Can you extract the text lines from every one of the records below, copying them word for word and leaving the pictures out?

Extracted data entries:
—————

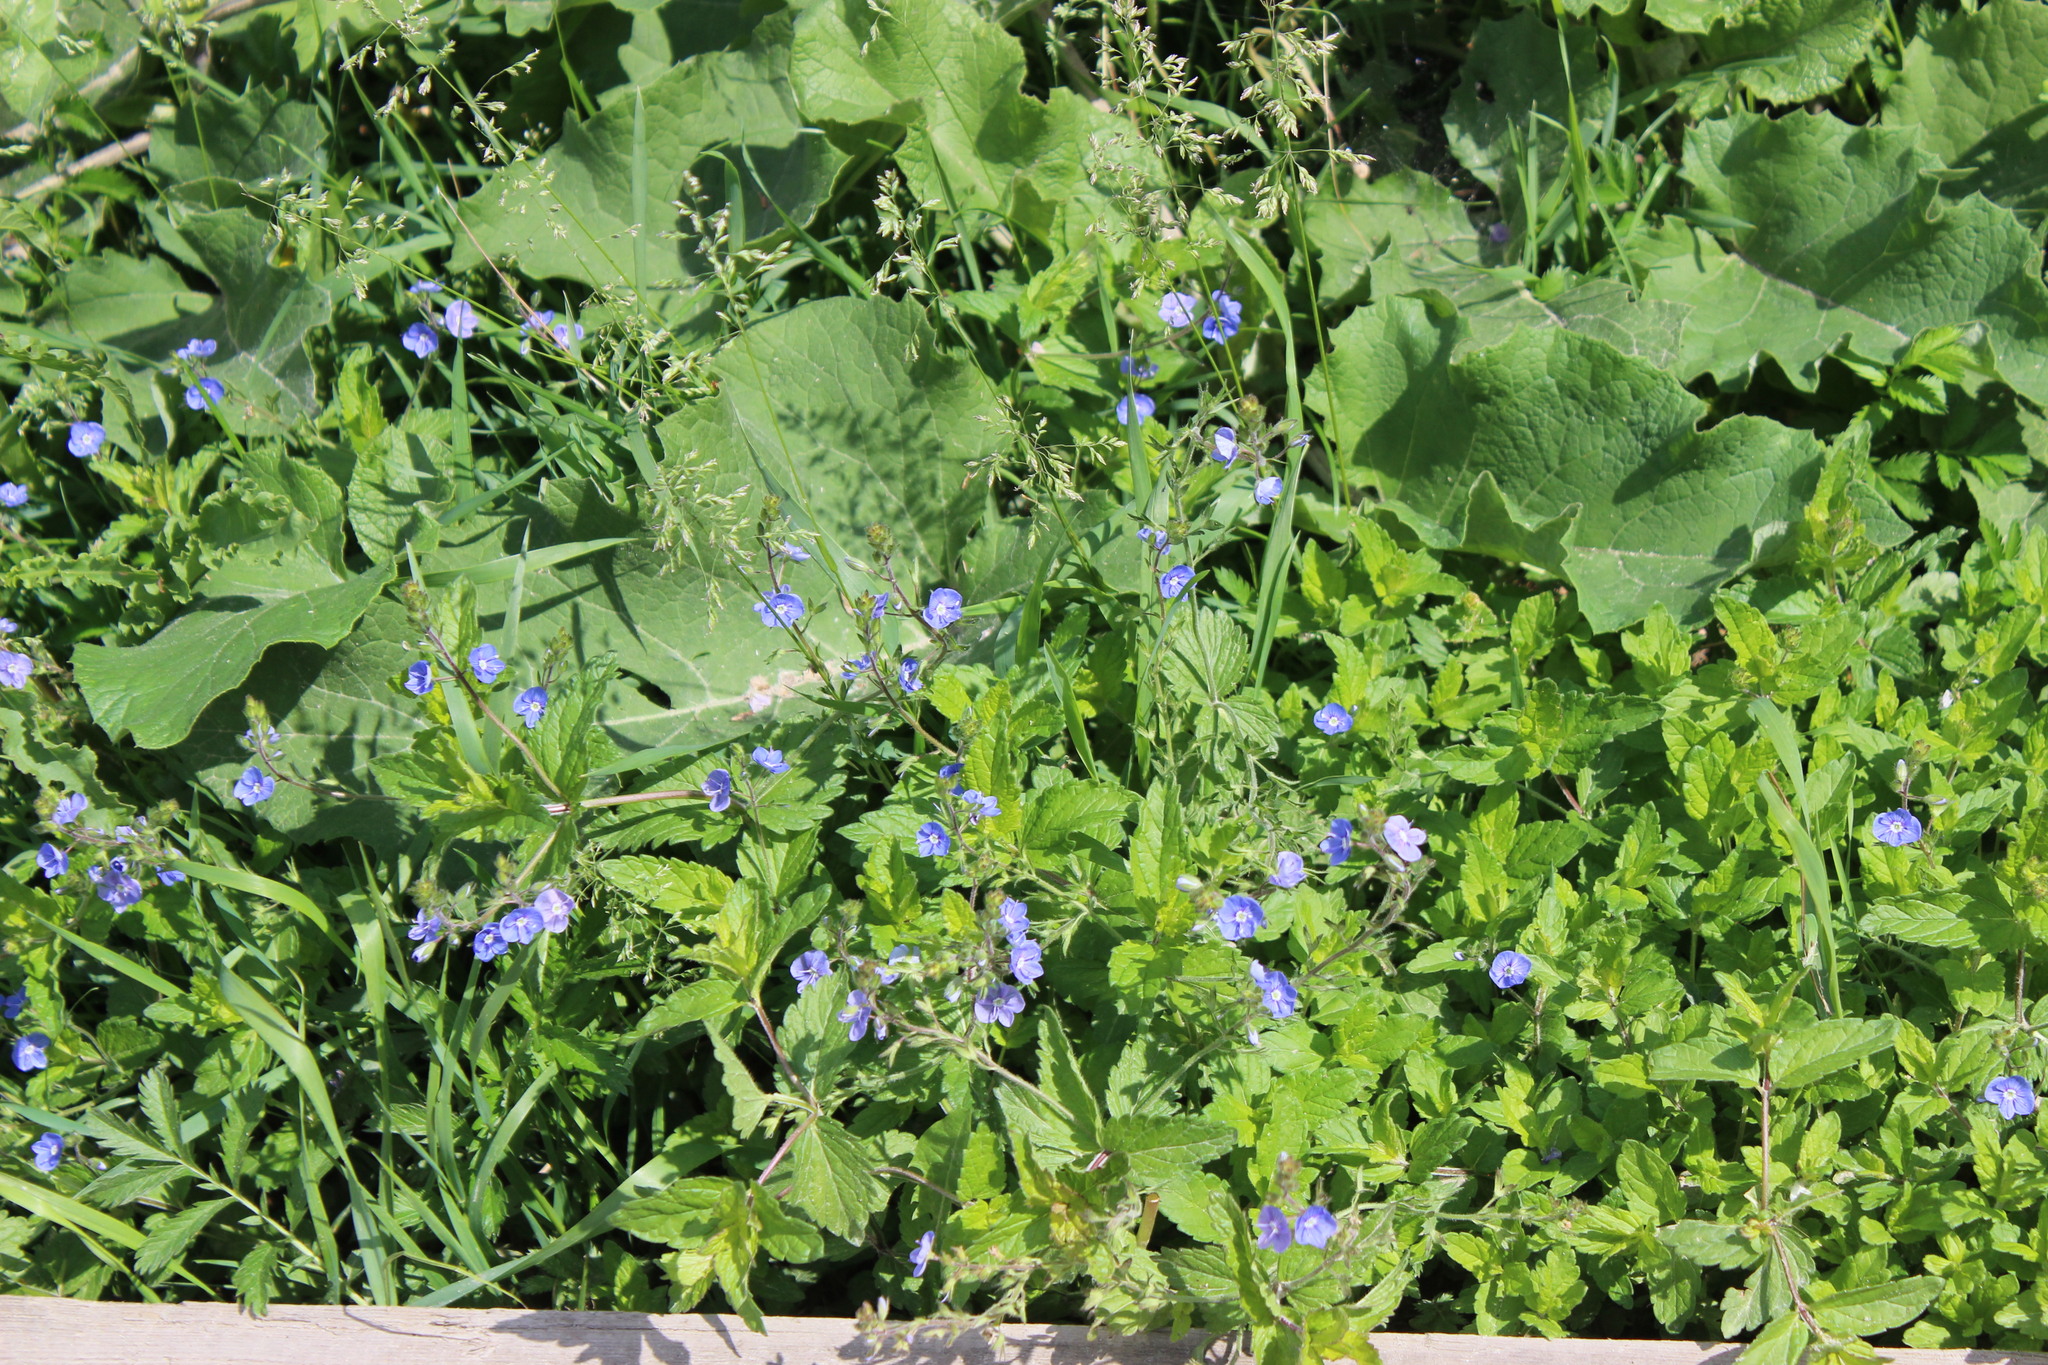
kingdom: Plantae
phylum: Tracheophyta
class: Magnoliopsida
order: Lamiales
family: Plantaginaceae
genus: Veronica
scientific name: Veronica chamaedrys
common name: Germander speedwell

—————

Task response:
kingdom: Plantae
phylum: Tracheophyta
class: Magnoliopsida
order: Lamiales
family: Plantaginaceae
genus: Veronica
scientific name: Veronica chamaedrys
common name: Germander speedwell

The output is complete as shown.